The vulnerability manifests through the specific combination of HTTP/1.1 chunked transfer encoding and HTTP/2 protocol handling where content-length headers are absent, making it particularly insidious as it affects modern HTTP implementations commonly used in cloud-native environments. This issue directly relates to CWE-284 (Improper Access Control) and aligns with ATT&CK technique T1078 (Valid Accounts) through potential privilege escalation via bypassed authorization checks. The flaw represents a classic case of incomplete input validation where the system fails to properly normalize request data before processing, creating an authorization bypass that could allow malicious actors to circumvent security controls.

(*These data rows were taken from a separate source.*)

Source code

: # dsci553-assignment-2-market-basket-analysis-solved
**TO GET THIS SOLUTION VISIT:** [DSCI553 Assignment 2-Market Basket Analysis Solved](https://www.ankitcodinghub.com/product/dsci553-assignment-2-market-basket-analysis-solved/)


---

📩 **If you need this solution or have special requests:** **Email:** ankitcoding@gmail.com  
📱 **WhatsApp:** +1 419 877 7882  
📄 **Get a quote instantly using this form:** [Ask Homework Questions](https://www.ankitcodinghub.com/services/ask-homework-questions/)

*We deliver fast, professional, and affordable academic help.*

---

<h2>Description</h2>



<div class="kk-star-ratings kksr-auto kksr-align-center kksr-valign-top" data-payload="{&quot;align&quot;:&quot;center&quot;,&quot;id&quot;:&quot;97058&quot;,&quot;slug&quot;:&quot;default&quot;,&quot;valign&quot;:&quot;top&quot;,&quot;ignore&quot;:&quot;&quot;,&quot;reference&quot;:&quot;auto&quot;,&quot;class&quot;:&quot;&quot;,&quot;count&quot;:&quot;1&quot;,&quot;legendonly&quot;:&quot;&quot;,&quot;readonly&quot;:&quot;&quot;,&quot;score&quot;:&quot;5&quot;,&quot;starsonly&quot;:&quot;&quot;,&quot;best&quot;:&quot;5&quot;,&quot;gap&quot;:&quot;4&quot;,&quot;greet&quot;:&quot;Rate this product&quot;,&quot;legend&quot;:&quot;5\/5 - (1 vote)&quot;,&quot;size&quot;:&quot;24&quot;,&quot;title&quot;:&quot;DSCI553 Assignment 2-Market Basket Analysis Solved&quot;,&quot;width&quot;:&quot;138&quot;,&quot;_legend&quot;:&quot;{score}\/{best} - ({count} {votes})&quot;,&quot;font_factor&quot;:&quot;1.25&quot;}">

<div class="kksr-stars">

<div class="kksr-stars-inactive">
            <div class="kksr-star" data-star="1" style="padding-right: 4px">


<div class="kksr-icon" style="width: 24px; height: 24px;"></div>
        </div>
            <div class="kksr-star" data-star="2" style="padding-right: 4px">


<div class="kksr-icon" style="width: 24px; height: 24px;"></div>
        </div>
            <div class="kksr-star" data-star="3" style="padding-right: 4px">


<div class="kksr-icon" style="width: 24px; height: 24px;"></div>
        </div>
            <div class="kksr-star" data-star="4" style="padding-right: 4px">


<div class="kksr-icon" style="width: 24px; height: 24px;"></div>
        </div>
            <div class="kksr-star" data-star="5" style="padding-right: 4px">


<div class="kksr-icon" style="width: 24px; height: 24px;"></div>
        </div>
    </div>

Organizations using Skipper versions before 0.26.10 should immediately implement mitigations including upgrading to version 0.26.10 or later, implementing additional runtime monitoring for unauthorized access patterns, and potentially adding redundant authorization layers. The fix addresses the core extraction logic to properly handle chunked requests and HTTP/2 scenarios, ensuring that request bodies are consistently processed regardless of transfer encoding method or header presence. Security teams should also review existing OpenPolicyAgent policies to ensure they account for potential bypass scenarios and consider implementing additional logging and auditing measures around authorization decisions to detect any anomalous behavior that might indicate exploitation attempts.